# [What is asked]
Retype every one of the records below word for word, leaving each line unchanged.

# [Excerpted records]
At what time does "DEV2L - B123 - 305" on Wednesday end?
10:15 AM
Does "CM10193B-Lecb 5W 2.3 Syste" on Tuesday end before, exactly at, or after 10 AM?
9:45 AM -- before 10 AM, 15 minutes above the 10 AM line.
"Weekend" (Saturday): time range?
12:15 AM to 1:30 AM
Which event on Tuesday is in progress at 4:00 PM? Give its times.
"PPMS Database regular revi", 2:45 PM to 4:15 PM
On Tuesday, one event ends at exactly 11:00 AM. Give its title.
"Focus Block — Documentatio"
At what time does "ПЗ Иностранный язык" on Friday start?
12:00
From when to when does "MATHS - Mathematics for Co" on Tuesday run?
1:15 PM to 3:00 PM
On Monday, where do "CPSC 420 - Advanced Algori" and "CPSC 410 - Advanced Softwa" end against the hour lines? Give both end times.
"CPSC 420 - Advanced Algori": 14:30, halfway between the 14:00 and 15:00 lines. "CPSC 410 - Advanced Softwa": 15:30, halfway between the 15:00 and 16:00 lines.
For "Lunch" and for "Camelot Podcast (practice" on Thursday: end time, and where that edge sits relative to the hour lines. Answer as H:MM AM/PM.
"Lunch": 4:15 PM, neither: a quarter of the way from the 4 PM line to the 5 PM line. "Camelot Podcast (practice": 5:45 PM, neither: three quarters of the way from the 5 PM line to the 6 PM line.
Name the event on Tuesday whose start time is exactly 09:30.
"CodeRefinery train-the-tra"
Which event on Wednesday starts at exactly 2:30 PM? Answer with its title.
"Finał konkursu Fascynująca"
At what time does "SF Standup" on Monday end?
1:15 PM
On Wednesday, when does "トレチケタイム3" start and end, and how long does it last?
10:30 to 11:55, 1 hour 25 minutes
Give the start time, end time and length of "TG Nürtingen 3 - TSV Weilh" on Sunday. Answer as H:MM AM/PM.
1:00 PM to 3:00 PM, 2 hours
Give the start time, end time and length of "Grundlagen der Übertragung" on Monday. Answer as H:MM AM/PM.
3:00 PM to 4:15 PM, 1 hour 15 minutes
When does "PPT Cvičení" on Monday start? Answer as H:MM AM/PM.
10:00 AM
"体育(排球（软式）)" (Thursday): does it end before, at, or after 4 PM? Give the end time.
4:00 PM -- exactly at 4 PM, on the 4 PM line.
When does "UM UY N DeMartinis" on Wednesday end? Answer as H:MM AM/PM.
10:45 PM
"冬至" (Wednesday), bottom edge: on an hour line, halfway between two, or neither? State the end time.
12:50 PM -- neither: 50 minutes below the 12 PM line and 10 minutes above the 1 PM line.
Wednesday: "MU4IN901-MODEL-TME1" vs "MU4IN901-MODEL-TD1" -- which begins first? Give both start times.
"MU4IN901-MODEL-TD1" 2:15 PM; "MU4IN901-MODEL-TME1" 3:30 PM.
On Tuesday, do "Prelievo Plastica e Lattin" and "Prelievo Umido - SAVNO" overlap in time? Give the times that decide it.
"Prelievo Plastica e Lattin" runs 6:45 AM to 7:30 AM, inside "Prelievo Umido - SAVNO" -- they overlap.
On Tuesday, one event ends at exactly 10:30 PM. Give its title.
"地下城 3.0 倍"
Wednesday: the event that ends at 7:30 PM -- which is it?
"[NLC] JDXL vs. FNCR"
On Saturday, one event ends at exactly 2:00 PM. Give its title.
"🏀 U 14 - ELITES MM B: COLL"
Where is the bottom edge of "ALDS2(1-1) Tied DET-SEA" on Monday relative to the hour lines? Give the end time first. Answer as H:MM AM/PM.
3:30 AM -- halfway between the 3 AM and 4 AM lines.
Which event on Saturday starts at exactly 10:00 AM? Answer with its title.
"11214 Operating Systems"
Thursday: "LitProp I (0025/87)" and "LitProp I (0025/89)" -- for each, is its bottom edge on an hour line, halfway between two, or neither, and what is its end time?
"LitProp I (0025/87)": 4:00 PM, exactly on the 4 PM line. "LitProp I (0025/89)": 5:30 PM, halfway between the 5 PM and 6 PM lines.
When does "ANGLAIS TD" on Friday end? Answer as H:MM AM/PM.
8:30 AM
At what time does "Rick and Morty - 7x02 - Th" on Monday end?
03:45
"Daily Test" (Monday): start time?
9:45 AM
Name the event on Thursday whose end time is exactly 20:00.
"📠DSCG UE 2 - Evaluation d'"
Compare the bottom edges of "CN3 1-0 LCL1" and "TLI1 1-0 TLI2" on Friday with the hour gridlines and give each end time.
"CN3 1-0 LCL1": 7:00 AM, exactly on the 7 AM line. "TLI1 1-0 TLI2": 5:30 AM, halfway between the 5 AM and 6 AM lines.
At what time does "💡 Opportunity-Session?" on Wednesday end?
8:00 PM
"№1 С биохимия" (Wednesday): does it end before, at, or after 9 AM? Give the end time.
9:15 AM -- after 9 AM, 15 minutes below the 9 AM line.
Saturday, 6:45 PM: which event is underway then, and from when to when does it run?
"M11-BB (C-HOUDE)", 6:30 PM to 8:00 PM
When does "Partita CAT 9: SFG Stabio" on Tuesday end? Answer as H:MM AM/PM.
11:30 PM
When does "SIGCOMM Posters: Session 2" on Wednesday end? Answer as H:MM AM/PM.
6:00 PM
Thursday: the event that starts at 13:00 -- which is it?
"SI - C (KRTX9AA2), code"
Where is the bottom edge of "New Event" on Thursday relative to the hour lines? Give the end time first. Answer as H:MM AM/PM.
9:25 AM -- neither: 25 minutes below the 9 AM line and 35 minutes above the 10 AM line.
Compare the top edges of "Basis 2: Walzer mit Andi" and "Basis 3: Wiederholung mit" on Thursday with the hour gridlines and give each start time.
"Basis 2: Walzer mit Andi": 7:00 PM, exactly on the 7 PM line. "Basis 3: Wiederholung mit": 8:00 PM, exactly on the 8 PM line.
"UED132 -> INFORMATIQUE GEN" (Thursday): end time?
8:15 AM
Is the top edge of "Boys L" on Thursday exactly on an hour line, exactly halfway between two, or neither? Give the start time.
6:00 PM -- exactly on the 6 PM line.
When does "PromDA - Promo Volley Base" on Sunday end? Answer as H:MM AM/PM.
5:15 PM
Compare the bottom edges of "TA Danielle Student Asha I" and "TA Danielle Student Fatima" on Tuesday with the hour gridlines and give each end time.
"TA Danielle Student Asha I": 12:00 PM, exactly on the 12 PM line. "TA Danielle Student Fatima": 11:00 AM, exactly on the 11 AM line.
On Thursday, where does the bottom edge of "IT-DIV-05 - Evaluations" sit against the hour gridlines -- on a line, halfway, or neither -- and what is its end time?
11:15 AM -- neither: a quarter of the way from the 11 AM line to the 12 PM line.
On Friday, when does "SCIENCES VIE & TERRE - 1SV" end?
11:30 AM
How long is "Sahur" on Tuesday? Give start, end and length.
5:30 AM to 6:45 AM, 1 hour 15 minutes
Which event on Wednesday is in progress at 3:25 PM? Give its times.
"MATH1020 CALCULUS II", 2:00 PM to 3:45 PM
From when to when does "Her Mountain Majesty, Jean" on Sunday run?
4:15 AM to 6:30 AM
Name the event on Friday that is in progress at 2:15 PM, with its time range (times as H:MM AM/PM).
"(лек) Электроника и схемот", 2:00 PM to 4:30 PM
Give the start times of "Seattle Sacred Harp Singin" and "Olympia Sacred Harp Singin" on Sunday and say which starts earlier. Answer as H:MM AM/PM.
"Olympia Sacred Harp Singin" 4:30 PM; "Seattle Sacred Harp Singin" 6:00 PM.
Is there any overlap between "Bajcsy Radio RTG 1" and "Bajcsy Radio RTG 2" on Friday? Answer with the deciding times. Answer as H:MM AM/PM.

# [Full answer]
At what time does "DEV2L - B123 - 305" on Wednesday end?
10:15 AM
Does "CM10193B-Lecb 5W 2.3 Syste" on Tuesday end before, exactly at, or after 10 AM?
9:45 AM -- before 10 AM, 15 minutes above the 10 AM line.
"Weekend" (Saturday): time range?
12:15 AM to 1:30 AM
Which event on Tuesday is in progress at 4:00 PM? Give its times.
"PPMS Database regular revi", 2:45 PM to 4:15 PM
On Tuesday, one event ends at exactly 11:00 AM. Give its title.
"Focus Block — Documentatio"
At what time does "ПЗ Иностранный язык" on Friday start?
12:00
From when to when does "MATHS - Mathematics for Co" on Tuesday run?
1:15 PM to 3:00 PM
On Monday, where do "CPSC 420 - Advanced Algori" and "CPSC 410 - Advanced Softwa" end against the hour lines? Give both end times.
"CPSC 420 - Advanced Algori": 14:30, halfway between the 14:00 and 15:00 lines. "CPSC 410 - Advanced Softwa": 15:30, halfway between the 15:00 and 16:00 lines.
For "Lunch" and for "Camelot Podcast (practice" on Thursday: end time, and where that edge sits relative to the hour lines. Answer as H:MM AM/PM.
"Lunch": 4:15 PM, neither: a quarter of the way from the 4 PM line to the 5 PM line. "Camelot Podcast (practice": 5:45 PM, neither: three quarters of the way from the 5 PM line to the 6 PM line.
Name the event on Tuesday whose start time is exactly 09:30.
"CodeRefinery train-the-tra"
Which event on Wednesday starts at exactly 2:30 PM? Answer with its title.
"Finał konkursu Fascynująca"
At what time does "SF Standup" on Monday end?
1:15 PM
On Wednesday, when does "トレチケタイム3" start and end, and how long does it last?
10:30 to 11:55, 1 hour 25 minutes
Give the start time, end time and length of "TG Nürtingen 3 - TSV Weilh" on Sunday. Answer as H:MM AM/PM.
1:00 PM to 3:00 PM, 2 hours
Give the start time, end time and length of "Grundlagen der Übertragung" on Monday. Answer as H:MM AM/PM.
3:00 PM to 4:15 PM, 1 hour 15 minutes
When does "PPT Cvičení" on Monday start? Answer as H:MM AM/PM.
10:00 AM
"体育(排球（软式）)" (Thursday): does it end before, at, or after 4 PM? Give the end time.
4:00 PM -- exactly at 4 PM, on the 4 PM line.
When does "UM UY N DeMartinis" on Wednesday end? Answer as H:MM AM/PM.
10:45 PM
"冬至" (Wednesday), bottom edge: on an hour line, halfway between two, or neither? State the end time.
12:50 PM -- neither: 50 minutes below the 12 PM line and 10 minutes above the 1 PM line.
Wednesday: "MU4IN901-MODEL-TME1" vs "MU4IN901-MODEL-TD1" -- which begins first? Give both start times.
"MU4IN901-MODEL-TD1" 2:15 PM; "MU4IN901-MODEL-TME1" 3:30 PM.
On Tuesday, do "Prelievo Plastica e Lattin" and "Prelievo Umido - SAVNO" overlap in time? Give the times that decide it.
"Prelievo Plastica e Lattin" runs 6:45 AM to 7:30 AM, inside "Prelievo Umido - SAVNO" -- they overlap.
On Tuesday, one event ends at exactly 10:30 PM. Give its title.
"地下城 3.0 倍"
Wednesday: the event that ends at 7:30 PM -- which is it?
"[NLC] JDXL vs. FNCR"
On Saturday, one event ends at exactly 2:00 PM. Give its title.
"🏀 U 14 - ELITES MM B: COLL"
Where is the bottom edge of "ALDS2(1-1) Tied DET-SEA" on Monday relative to the hour lines? Give the end time first. Answer as H:MM AM/PM.
3:30 AM -- halfway between the 3 AM and 4 AM lines.
Which event on Saturday starts at exactly 10:00 AM? Answer with its title.
"11214 Operating Systems"
Thursday: "LitProp I (0025/87)" and "LitProp I (0025/89)" -- for each, is its bottom edge on an hour line, halfway between two, or neither, and what is its end time?
"LitProp I (0025/87)": 4:00 PM, exactly on the 4 PM line. "LitProp I (0025/89)": 5:30 PM, halfway between the 5 PM and 6 PM lines.
When does "ANGLAIS TD" on Friday end? Answer as H:MM AM/PM.
8:30 AM
At what time does "Rick and Morty - 7x02 - Th" on Monday end?
03:45
"Daily Test" (Monday): start time?
9:45 AM
Name the event on Thursday whose end time is exactly 20:00.
"📠DSCG UE 2 - Evaluation d'"
Compare the bottom edges of "CN3 1-0 LCL1" and "TLI1 1-0 TLI2" on Friday with the hour gridlines and give each end time.
"CN3 1-0 LCL1": 7:00 AM, exactly on the 7 AM line. "TLI1 1-0 TLI2": 5:30 AM, halfway between the 5 AM and 6 AM lines.
At what time does "💡 Opportunity-Session?" on Wednesday end?
8:00 PM
"№1 С биохимия" (Wednesday): does it end before, at, or after 9 AM? Give the end time.
9:15 AM -- after 9 AM, 15 minutes below the 9 AM line.
Saturday, 6:45 PM: which event is underway then, and from when to when does it run?
"M11-BB (C-HOUDE)", 6:30 PM to 8:00 PM
When does "Partita CAT 9: SFG Stabio" on Tuesday end? Answer as H:MM AM/PM.
11:30 PM
When does "SIGCOMM Posters: Session 2" on Wednesday end? Answer as H:MM AM/PM.
6:00 PM
Thursday: the event that starts at 13:00 -- which is it?
"SI - C (KRTX9AA2), code"
Where is the bottom edge of "New Event" on Thursday relative to the hour lines? Give the end time first. Answer as H:MM AM/PM.
9:25 AM -- neither: 25 minutes below the 9 AM line and 35 minutes above the 10 AM line.
Compare the top edges of "Basis 2: Walzer mit Andi" and "Basis 3: Wiederholung mit" on Thursday with the hour gridlines and give each start time.
"Basis 2: Walzer mit Andi": 7:00 PM, exactly on the 7 PM line. "Basis 3: Wiederholung mit": 8:00 PM, exactly on the 8 PM line.
"UED132 -> INFORMATIQUE GEN" (Thursday): end time?
8:15 AM
Is the top edge of "Boys L" on Thursday exactly on an hour line, exactly halfway between two, or neither? Give the start time.
6:00 PM -- exactly on the 6 PM line.
When does "PromDA - Promo Volley Base" on Sunday end? Answer as H:MM AM/PM.
5:15 PM
Compare the bottom edges of "TA Danielle Student Asha I" and "TA Danielle Student Fatima" on Tuesday with the hour gridlines and give each end time.
"TA Danielle Student Asha I": 12:00 PM, exactly on the 12 PM line. "TA Danielle Student Fatima": 11:00 AM, exactly on the 11 AM line.
On Thursday, where does the bottom edge of "IT-DIV-05 - Evaluations" sit against the hour gridlines -- on a line, halfway, or neither -- and what is its end time?
11:15 AM -- neither: a quarter of the way from the 11 AM line to the 12 PM line.
On Friday, when does "SCIENCES VIE & TERRE - 1SV" end?
11:30 AM
How long is "Sahur" on Tuesday? Give start, end and length.
5:30 AM to 6:45 AM, 1 hour 15 minutes
Which event on Wednesday is in progress at 3:25 PM? Give its times.
"MATH1020 CALCULUS II", 2:00 PM to 3:45 PM
From when to when does "Her Mountain Majesty, Jean" on Sunday run?
4:15 AM to 6:30 AM
Name the event on Friday that is in progress at 2:15 PM, with its time range (times as H:MM AM/PM).
"(лек) Электроника и схемот", 2:00 PM to 4:30 PM
Give the start times of "Seattle Sacred Harp Singin" and "Olympia Sacred Harp Singin" on Sunday and say which starts earlier. Answer as H:MM AM/PM.
"Olympia Sacred Harp Singin" 4:30 PM; "Seattle Sacred Harp Singin" 6:00 PM.
Is there any overlap between "Bajcsy Radio RTG 1" and "Bajcsy Radio RTG 2" on Friday? Answer with the deciding times. Answer as H:MM AM/PM.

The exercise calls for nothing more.